It would be hard to imagine a Unitarian Universalist (UU) worship service without music. Music is an integral part of our worship culture—whether that music be European classical or African American blues.
Our choir practices weekly on Thursday nights and performs one Sunday per month. Our choir director, Erika Kessenich, welcomes new members. No auditions or formal training required - just a love of singing! You don't even have to be able to read music!
Beacon's music committee raised funds to purchase the Spanish-language hymnal, "Las Voces del Camino," translated as "Voices on the Journey," a Spanish language companion to the UU hymnal Singing the Living Tradition. The 75-song volume broadens and diversifies the worship literature of our faith. As with all things UU, we do not choose our music from a single book. As the world changes and evolves, so do the sources we bring in to worship.
Singing in Spanish dovetails into our congregational effort to support our Spanish-speaking friends and neighbors.

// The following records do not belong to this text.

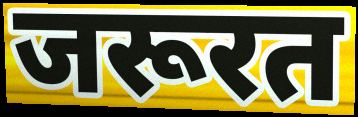
जरूरत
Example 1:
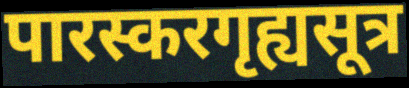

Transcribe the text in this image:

पारस्करगृह्यसूत्र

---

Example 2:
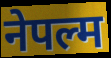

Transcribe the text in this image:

नेपल्म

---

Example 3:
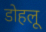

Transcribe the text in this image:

डोहलू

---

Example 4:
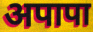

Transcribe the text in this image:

अपापा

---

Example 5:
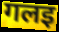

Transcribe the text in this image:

गलइ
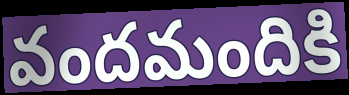
వందమందికి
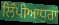
ਲਿੰਪੀਆਧੁਰਾ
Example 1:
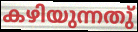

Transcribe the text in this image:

കഴിയുന്നതു്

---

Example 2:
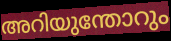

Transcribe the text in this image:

അറിയുന്തോറും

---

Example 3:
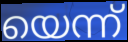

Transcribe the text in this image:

യെന്ന്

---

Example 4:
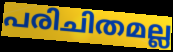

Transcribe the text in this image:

പരിചിതമല്ല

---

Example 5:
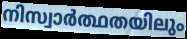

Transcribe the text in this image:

നിസ്വാർത്ഥതയിലും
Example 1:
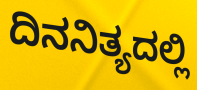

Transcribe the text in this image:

ದಿನನಿತ್ಯದಲ್ಲಿ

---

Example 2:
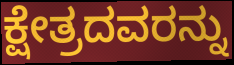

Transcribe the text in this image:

ಕ್ಷೇತ್ರದವರನ್ನು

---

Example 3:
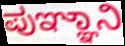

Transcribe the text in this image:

ಪುಞ್ಞಾನಿ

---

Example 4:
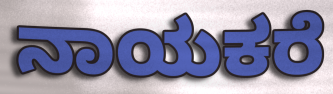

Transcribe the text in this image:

ನಾಯಕರೆ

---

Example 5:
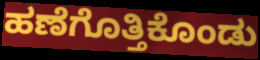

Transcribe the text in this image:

ಹಣೆಗೊತ್ತಿಕೊಂಡು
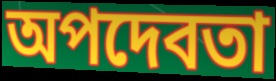
অপদেবতা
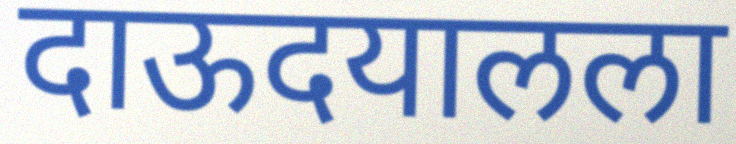
दाऊदयालला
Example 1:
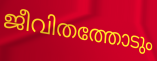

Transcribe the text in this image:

ജീവിതത്തോടും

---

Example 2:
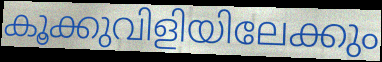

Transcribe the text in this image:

കൂക്കുവിളിയിലേക്കും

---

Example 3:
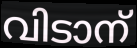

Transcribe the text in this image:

വിടാന്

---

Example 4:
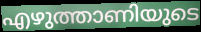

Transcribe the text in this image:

എഴുത്താണിയുടെ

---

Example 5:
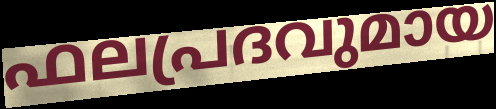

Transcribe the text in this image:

ഫലപ്രദവുമായ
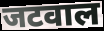
जटवाल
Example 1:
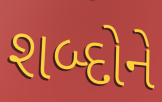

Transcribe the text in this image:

શબ્દોને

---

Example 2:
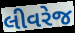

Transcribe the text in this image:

લીવરેજ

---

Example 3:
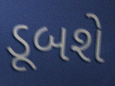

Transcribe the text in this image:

ડૂબશે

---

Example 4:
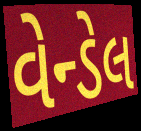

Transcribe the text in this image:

વેન્ડેલ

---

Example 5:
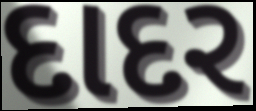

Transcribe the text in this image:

દાદર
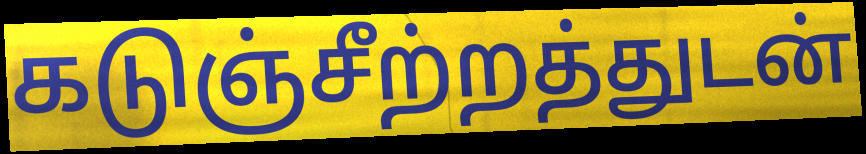
கடுஞ்சீற்றத்துடன்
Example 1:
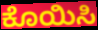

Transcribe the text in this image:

ಕೊಯಿಸಿ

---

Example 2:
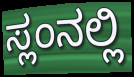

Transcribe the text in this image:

ಸ್ಲಂನಲ್ಲಿ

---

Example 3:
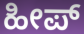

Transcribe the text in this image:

ಹೀಪ್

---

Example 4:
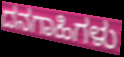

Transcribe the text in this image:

ದನಗಾಹಿಗಳು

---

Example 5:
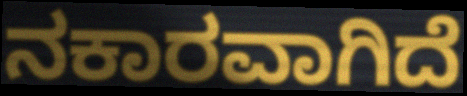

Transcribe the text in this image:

ನಕಾರವಾಗಿದೆ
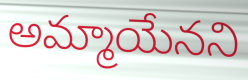
అమ్మాయేనని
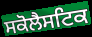
ਸਕੋਲੈਸਟਿਕ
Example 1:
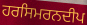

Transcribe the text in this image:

ਹਰਸਿਮਰਨਦੀਪ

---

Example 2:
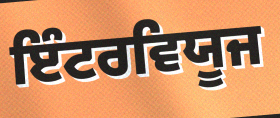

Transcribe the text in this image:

ਇੰਟਰਵਿਯੂਜ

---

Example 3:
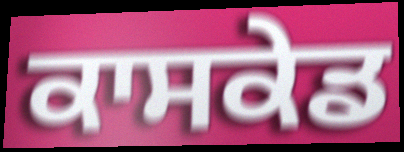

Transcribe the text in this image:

ਕਾਸਕੇਡ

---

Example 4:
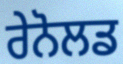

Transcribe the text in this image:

ਰੇਨੋਲਡ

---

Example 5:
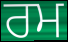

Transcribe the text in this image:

ਰਮ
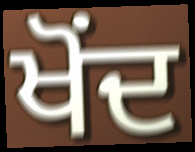
ਖੋਂਦ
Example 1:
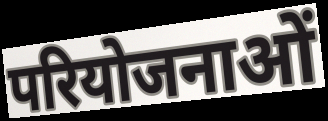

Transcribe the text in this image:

परियोजनाओं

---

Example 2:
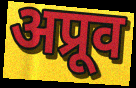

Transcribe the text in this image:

अप्रूव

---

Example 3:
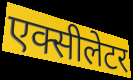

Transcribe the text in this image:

एक्सीलेटर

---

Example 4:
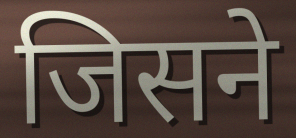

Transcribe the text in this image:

जिसने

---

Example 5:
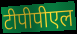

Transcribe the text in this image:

टीपीपीएल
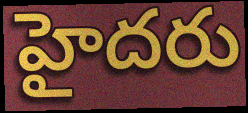
హైదరు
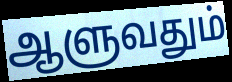
ஆளுவதும்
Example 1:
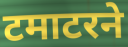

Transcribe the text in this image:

टमाटरने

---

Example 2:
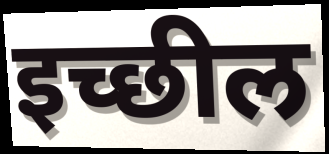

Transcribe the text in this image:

इच्छील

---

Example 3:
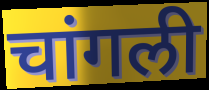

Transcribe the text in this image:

चांगली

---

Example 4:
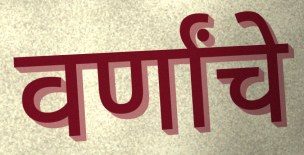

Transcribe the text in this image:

वर्णांचे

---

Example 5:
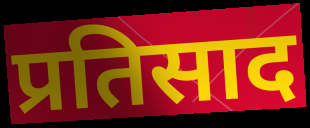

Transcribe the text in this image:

प्रतिसाद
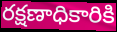
రక్షణాధికారికి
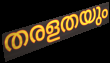
തരളതയും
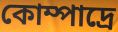
কোম্পাদ্রে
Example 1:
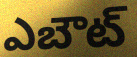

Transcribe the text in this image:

ఎబౌట్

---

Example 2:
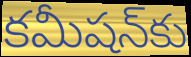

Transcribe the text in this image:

కమీషన్‌కు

Beacon supports the Northern Arizona Immigration Ministry and stands on the side of immigrant rights.
Hymnals and Songbooks
Singing the Living Tradition, first published in 1993, collects folk songs and gospel spirituals, poetry set to old English and shapenote tunes, and Biblical texts set to classical melodies. A few psalms remain from earlier ages, and composers such as Bach and Haydn have a presence, but they nestle among songs from sixties folk singers Holly Near and Richard Farina, and modern settings of lyrics from Confucius and Rumi, Emily Dickinson and Sarah Teasdale. Martin Luther is there, but so is Duke Ellington.
Singing the Journey is a 75-song supplement which presents an exceptional variety of music for congregational singing.